The Center for Biological Diversity was one of the groups represented by Earthjustice in the suit over delisting of wolves.
Phillips said the bills that significantly liberalize killing of gray wolves in Montana and Idaho were based on opinions rather than reliable knowledge.
They passed based on the opinions that there were too many wolves in the state and that the impact of wolves on the hunting and livestock industries were unacceptable, he said.
There are no data that support those claims, according to Phillips. Elk management units are over objective in many areas of the state, and wolves rarely prey on livestock, he said. When they do, Montana Fish, Wildlife and Parks has programs to compensate ranchers for their losses.
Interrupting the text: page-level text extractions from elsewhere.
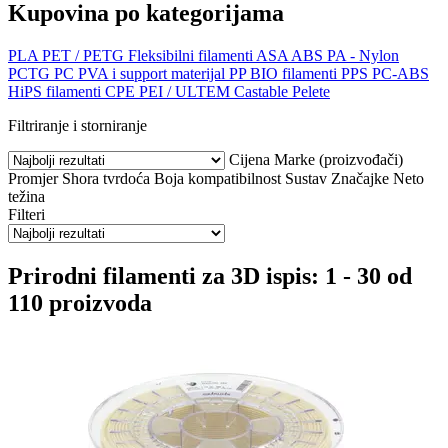
Kupovina po kategorijama
PLA
PET / PETG
Fleksibilni filamenti
ASA
ABS
PA - Nylon
PCTG
PC
PVA i support materijal
PP
BIO filamenti
PPS
PC-ABS
HiPS filamenti
CPE
PEI / ULTEM
Castable
Pelete
Filtriranje i storniranje
Cijena
Marke (proizvođači)
Promjer
Shora tvrdoća
Boja
kompatibilnost
Sustav
Značajke
Neto
težina
Filteri
Prirodni filamenti za 3D ispis: 1 - 30 od
110 proizvoda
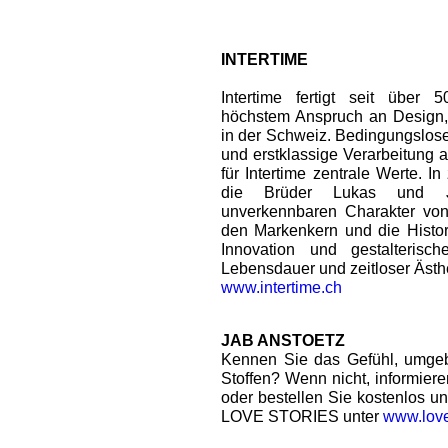
INTERTIME
Intertime fertigt seit über
höchstem Anspruch an Design, S
in der Schweiz. Bedingungslose 
und erstklassige Verarbeitung 
für Intertime zentrale Werte. I
die Brüder Lukas und 
unverkennbaren Charakter von 
den Markenkern und die Historie
Innovation und gestalterisc
Lebensdauer und zeitloser Ästhet
www.intertime.ch
JAB ANSTOETZ
Kennen Sie das Gefühl, umge
Stoffen? Wenn nicht, informiere
oder bestellen Sie kostenlos 
LOVE STORIES unter
www.love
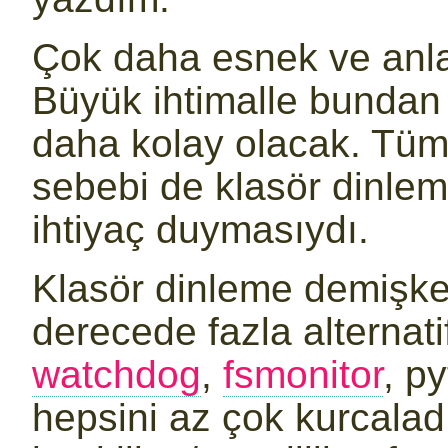
Çok daha esnek ve anlaş
Büyük ihtimalle bundan
daha kolay olacak. Tüm 
sebebi de klasör dinleme
ihtiyaç duymasıydı.
Klasör dinleme demişke
derecede fazla alternati
watchdog
,
fsmonitor
, p
hepsini az çok kurcalad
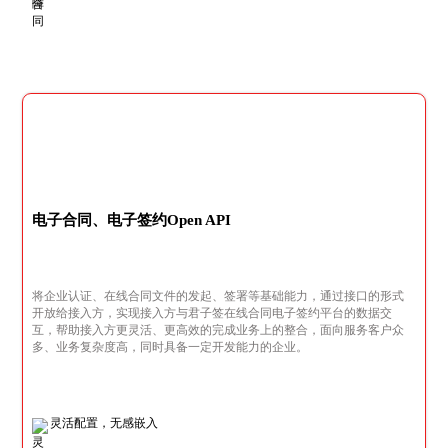
电子合同、电子签约Open API
将企业认证、在线合同文件的发起、签署等基础能力，通过接口的形式
开放给接入方，实现接入方与君子签在线合同电子签约平台的数据交
互，帮助接入方更灵活、更高效的完成业务上的整合，面向服务客户众
多、业务复杂度高，同时具备一定开发能力的企业。
灵活配置，无感嵌入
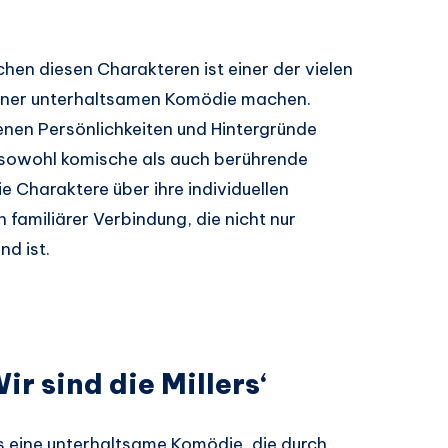
hen diesen Charakteren ist einer der vielen
u einer unterhaltsamen Komödie machen.
enen Persönlichkeiten und Hintergründe
 sowohl komische als auch berührende
 Charaktere über ihre individuellen
n familiärer Verbindung, die nicht nur
d ist.
ir sind die Millers‘
 als eine unterhaltsame Komödie, die durch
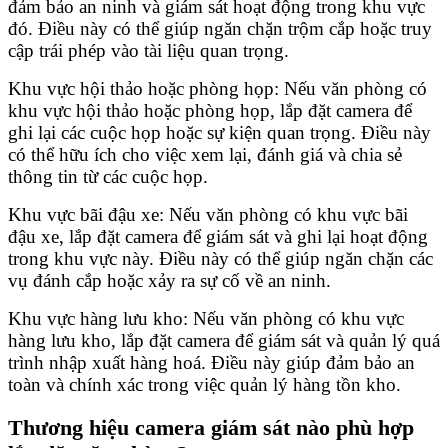
đảm bảo an ninh và giám sát hoạt động trong khu vực
đó. Điều này có thể giúp ngăn chặn trộm cắp hoặc truy
cập trái phép vào tài liệu quan trọng.
Khu vực hội thảo hoặc phòng họp: Nếu văn phòng có
khu vực hội thảo hoặc phòng họp, lắp đặt camera để
ghi lại các cuộc họp hoặc sự kiện quan trọng. Điều này
có thể hữu ích cho việc xem lại, đánh giá và chia sẻ
thông tin từ các cuộc họp.
Khu vực bãi đậu xe: Nếu văn phòng có khu vực bãi
đậu xe, lắp đặt camera để giám sát và ghi lại hoạt động
trong khu vực này. Điều này có thể giúp ngăn chặn các
vụ đánh cắp hoặc xảy ra sự cố về an ninh.
Khu vực hàng lưu kho: Nếu văn phòng có khu vực
hàng lưu kho, lắp đặt camera để giám sát và quản lý quá
trình nhập xuất hàng hoá. Điều này giúp đảm bảo an
toàn và chính xác trong việc quản lý hàng tồn kho.
Thương hiệu camera giám sát nào phù hợp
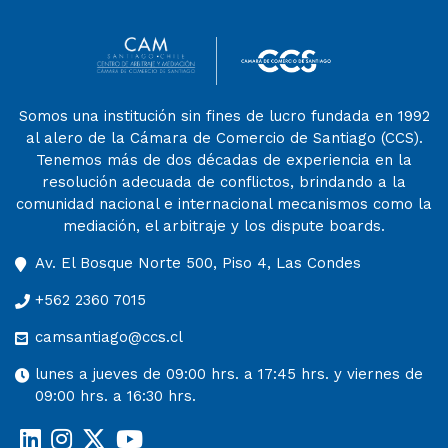
Somos una institución sin fines de lucro fundada en 1992
al alero de la Cámara de Comercio de Santiago (CCS).
Tenemos más de dos décadas de experiencia en la
resolución adecuada de conflictos, brindando a la
comunidad nacional e internacional mecanismos como la
mediación, el arbitraje y los dispute boards.
Av. El Bosque Norte 500, Piso 4, Las Condes
+562 2360 7015
camsantiago@ccs.cl
lunes a jueves de 09:00 hrs. a 17:45 hrs. y viernes de
09:00 hrs. a 16:30 hrs.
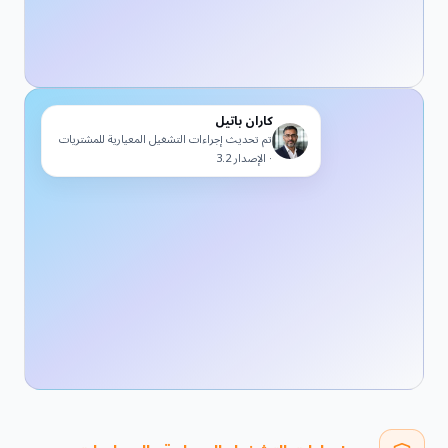
كاران باتيل
تم تحديث إجراءات التشغيل المعيارية للمشتريات
· الإصدار 3.2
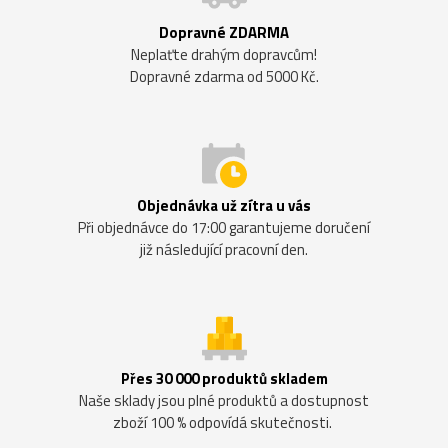
Dopravné ZDARMA
Neplaťte drahým dopravcům!
Dopravné zdarma od 5000 Kč.
Objednávka už zítra u vás
Při objednávce do 17:00 garantujeme doručení
již následující pracovní den.
Přes 30 000 produktů skladem
Naše sklady jsou plné produktů a dostupnost
zboží 100 % odpovídá skutečnosti.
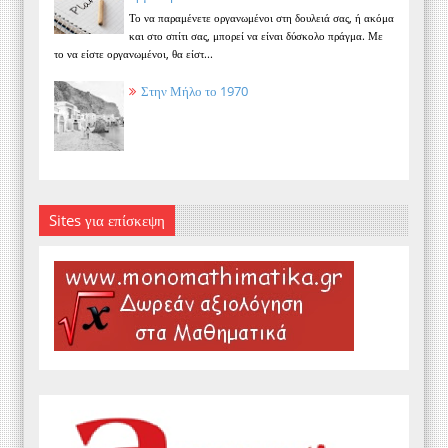
Το να παραμένετε οργανωμένοι στη δουλειά σας, ή ακόμα
και στο σπίτι σας, μπορεί να είναι δύσκολο πράγμα. Με
το να είστε οργανωμένοι, θα είστ...
Στην Μήλο το 1970
Sites για επίσκεψη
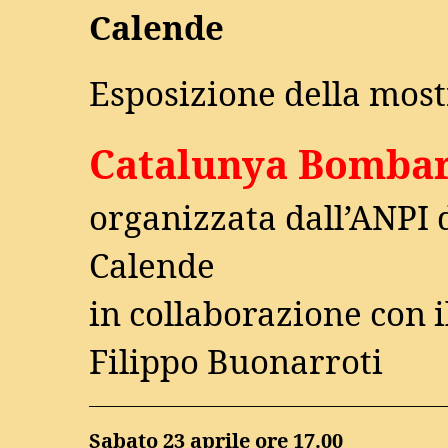
Calende
Esposizione della most
Catalunya Bomba
organizzata dall’ANPI 
Calende
in collaborazione con i
Filippo Buonarroti
Sabato 23 aprile ore 17.00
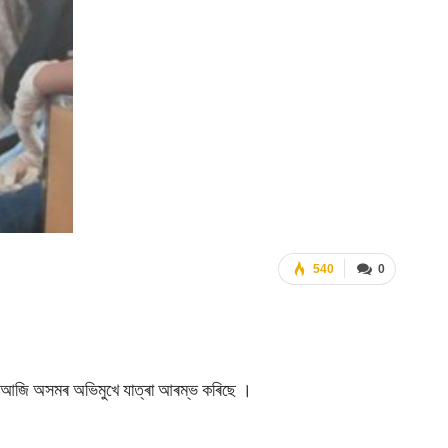
540
0
দল আজি অসমৰ অভিমুখে যাত্ৰা আৰম্ভ কৰিছে ।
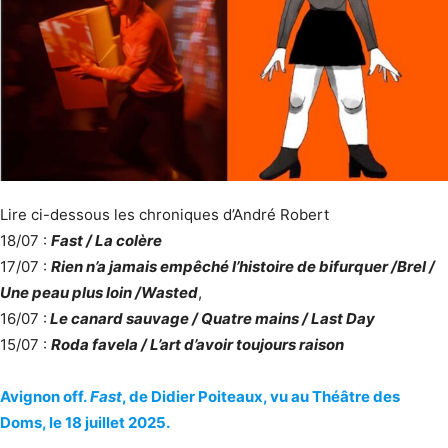
Lire ci-dessous les chroniques d’André Robert
18/07 :
Fast / La colère
17/07 :
Rien n’a jamais empêché l’histoire de bifurquer /Brel /
Une peau plus loin /Wasted
,
16/07 :
Le canard sauvage / Quatre mains / Last Day
15/07 :
Roda favela / L’art d’avoir toujours raison
Avignon off.
Fast
, de Didier Poiteaux, vu au Théâtre des
Doms, le 18 juillet 2025.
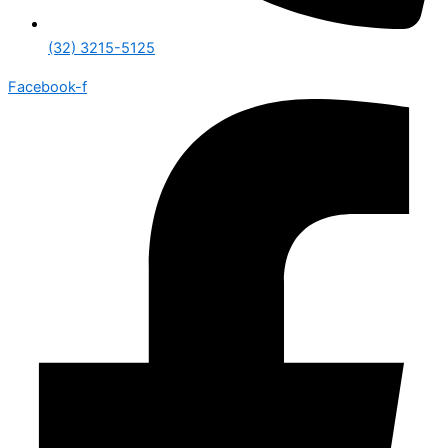
(32) 3215-5125
Facebook-f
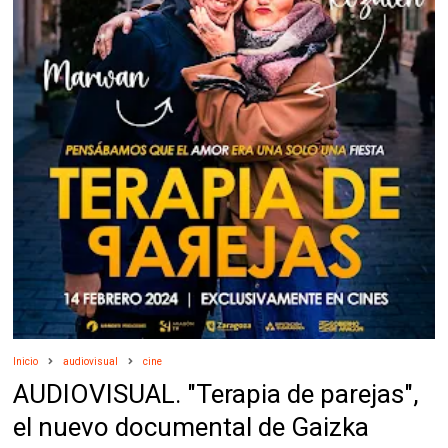
Inicio
audiovisual
cine
AUDIOVISUAL. "Terapia de parejas",
el nuevo documental de Gaizka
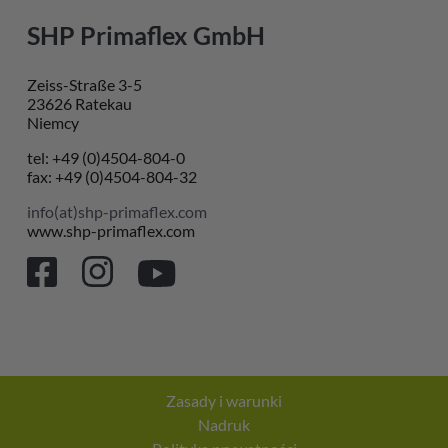
SHP Primaflex GmbH
Zeiss-Straße 3-5
23626 Ratekau
Niemcy
tel: +49 (0)4504-804-0
fax: +49 (0)4504-804-32
info(at)shp-primaflex.com
www.shp-primaflex.com
Zasady i warunki
Nadruk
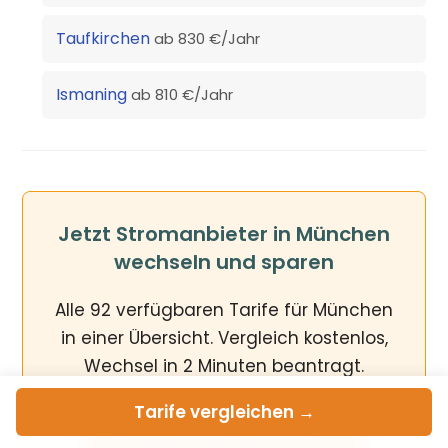
Taufkirchen
ab 830 €/Jahr
Ismaning
ab 810 €/Jahr
Jetzt Stromanbieter in München
wechseln und sparen
Alle 92 verfügbaren Tarife für München
in einer Übersicht. Vergleich kostenlos,
Wechsel in 2 Minuten beantragt.
Tarife
vergleichen →
Stromrechner
starten →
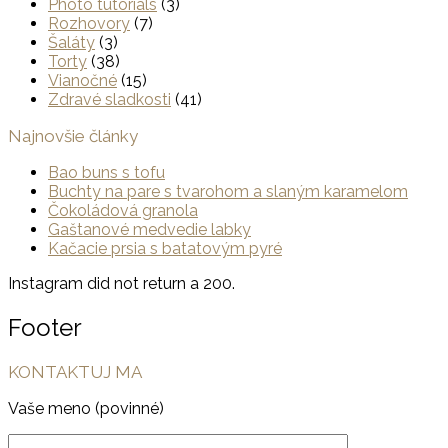
Photo tutorials
(3)
Rozhovory
(7)
Šaláty
(3)
Torty
(38)
Vianočné
(15)
Zdravé sladkosti
(41)
Najnovšie články
Bao buns s tofu
Buchty na pare s tvarohom a slaným karamelom
Čokoládová granola
Gaštanové medvedie labky
Kačacie prsia s batatovým pyré
Instagram did not return a 200.
Footer
KONTAKTUJ MA
Vaše meno (povinné)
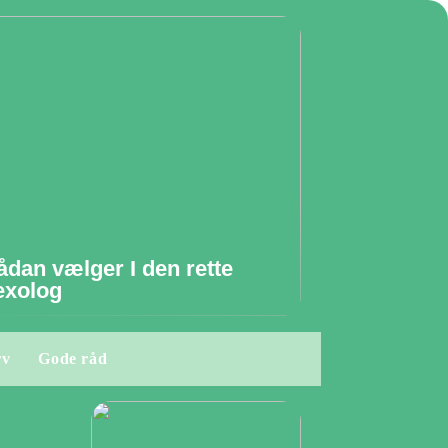
ådan vælger I den rette
exolog
rv
Gode råd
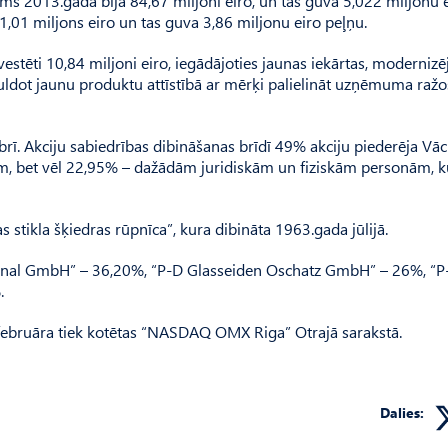
 2013.gadā bija 84,67 miljoni eiro, un tas guva 5,022 miljonu e
1 miljons eiro un tas guva 3,86 miljonu eiro peļņu.
vestēti 10,84 miljoni eiro, iegādājoties jaunas iekārtas, modernizē
uldot jaunu produktu attīstībā ar mērķi palielināt uzņēmuma raž
rī. Akciju sabiedrības dibināšanas brīdī 49% akciju piederēja Vāc
m, bet vēl 22,95% – dažādām juridiskām un fiziskām personām, k
stikla šķiedras rūpnīca”, kura dibināta 1963.gada jūlijā.
ional GmbH” – 36,20%, “P-D Glasseiden Oschatz GmbH” – 26%, “P
.
.februāra tiek kotētas “NASDAQ OMX Riga” Otrajā sarakstā.
Dalies:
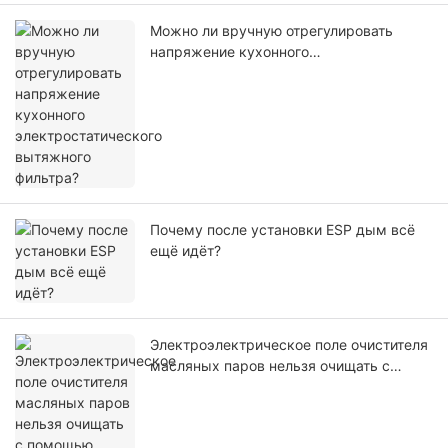
Можно ли вручную отрегулировать
напряжение кухонного
электростатического вытяжного
фильтра?
Почему после установки ESP дым всё
ещё идёт?
Электроэлектрическое поле очистителя
масляных паров нельзя очищать с
помощью посудомоечной машины
промышленного назначения.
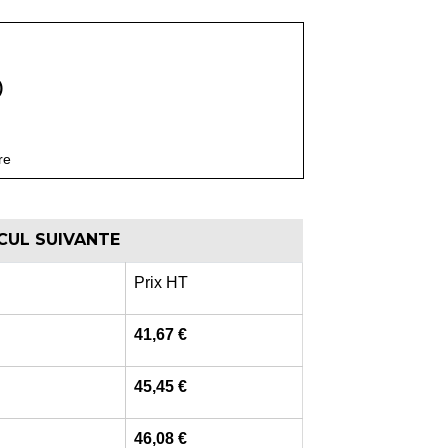
)
re
LCUL SUIVANTE
Prix HT
41,67 €
45,45 €
46,08 €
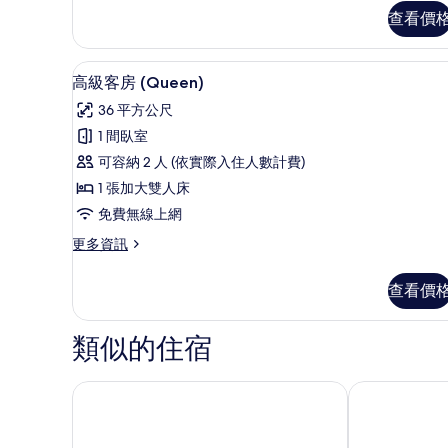
房,
查看價
片
陽
台
高級客房 (Queen) | 客房
顯
的
11
高級客房 (Queen)
詳
示
情
36 平方公尺
高
1 間臥室
級
可容納 2 人 (依實際入住人數計費)
客
1 張加大雙人床
房
免費無線上網
(Queen)
更
更多資訊
的
多
所
高
查看價
級
有
客
相
房
類似的住宿
(Queen)
片
的
詳
奎斯特別墅飯店
Yellow Mango
情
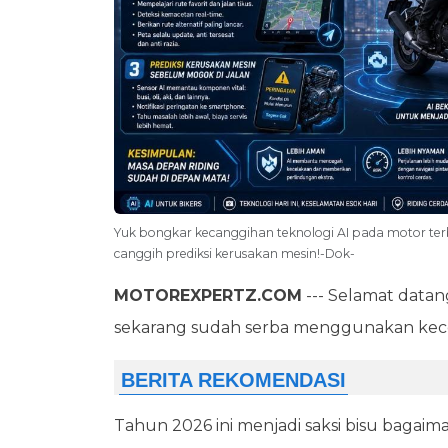
Yuk bongkar kecanggihan teknologi AI pada motor terba
canggih prediksi kerusakan mesin!-Dok-
MOTOREXPERTZ.COM
--- Selamat datan
sekarang sudah serba menggunakan kece
Tahun 2026 ini menjadi saksi bisu bagai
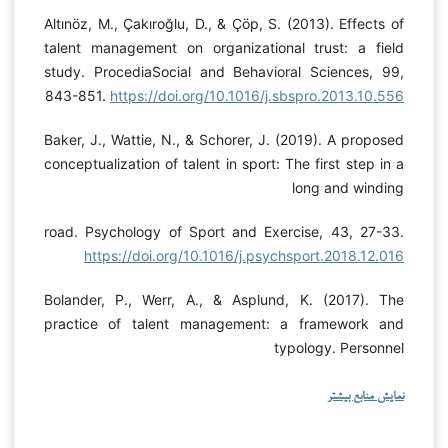
Altınöz, M., Çakıroğlu, D., & Çöp, S. (2013). Effects of
talent management on organizational trust: a field
study. ProcediaSocial and Behavioral Sciences, 99,
843-851.
https://doi.org/10.1016/j.sbspro.2013.10.556
Baker, J., Wattie, N., & Schorer, J. (2019). A proposed
conceptualization of talent in sport: The first step in a
long and winding
road. Psychology of Sport and Exercise, 43, 27-33.
https://doi.org/10.1016/j.psychsport.2018.12.016
Bolander, P., Werr, A., & Asplund, K. (2017). The
practice of talent management: a framework and
typology. Personnel
نمایش منابع بیشتر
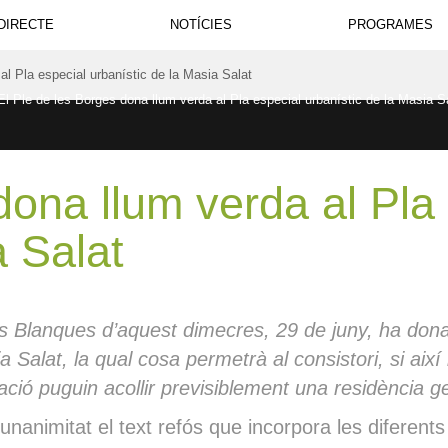
DIRECTE
NOTÍCIES
PROGRAMES
al Pla especial urbanístic de la Masia Salat
dona llum verda al Pla
a Salat
s Blanques d’aquest dimecres, 29 de juny, ha donat 
a Salat, la qual cosa permetrà al consistori, si ai
ció puguin acollir previsiblement una residència geri
unanimitat el text refós que incorpora les diferent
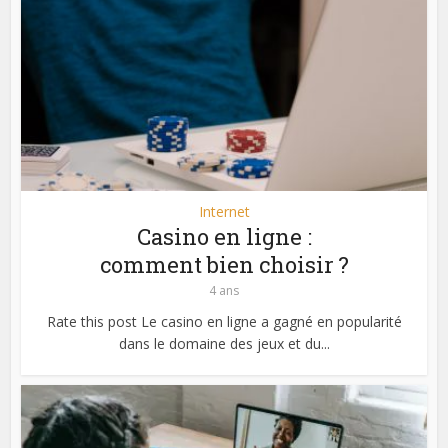
Internet
Casino en ligne :
comment bien choisir ?
4 ans
Rate this post Le casino en ligne a gagné en popularité
dans le domaine des jeux et du...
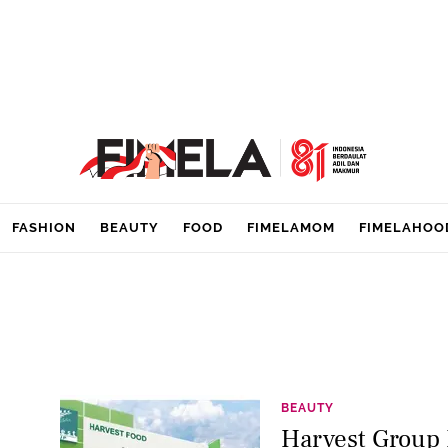
FASHION
BEAUTY
FOOD
FIMELAMOM
FIMELAHOO
BEAUTY
Harvest Group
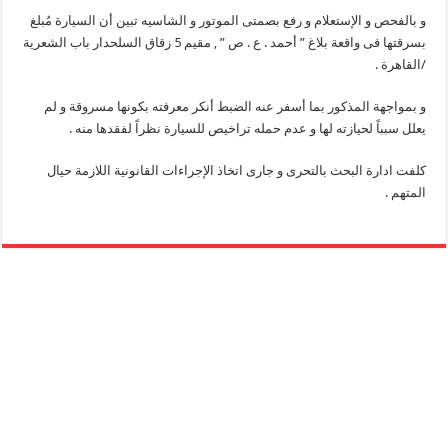
و بالفحص و الإستعلام و رفع بصمتى الموتور و الشاسيه تبين أن السيارة مُبلغ
بسرقتها فى واقعة بلاغ ” أحمد . ع . ص ” , مقيم 5 زقاق السلحدار باب الشعرية
/القاهرة .
و بمواجهة المذكور بما أسفر عنه الضبط أنكر معرفته بكونها مسروقة و لم
يعلل سبباً لحيازته لها و عدم حمله تراخيص للسيارة نظراً لفقدها منه .
كلفت ادارة البحث بالتحرى و جارى اتخاذ الإجراءات القانونية اللازمة حيال
المتهم .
“I’m offended by people who are so ecologically illiterate that they downplay, disregard, completely overlook the importance of predation as an ecological process,” Phillips said. “If they do that, by default, they overlook, downplay, disregard the importance of predators.”
Phillips said predation is an important process for ensuring the health of local landscapes, and the role of predators is to deliver death. If life is one of the most important forces in the universe, the flipside — death — has to be near equally important, he said.
“The diversity of life is a reflection of everything that’s alive trying to stay one step ahead of death,” Phillips said. “Death has to matter almost as much as living or as life. Consequently, predators have to matter.”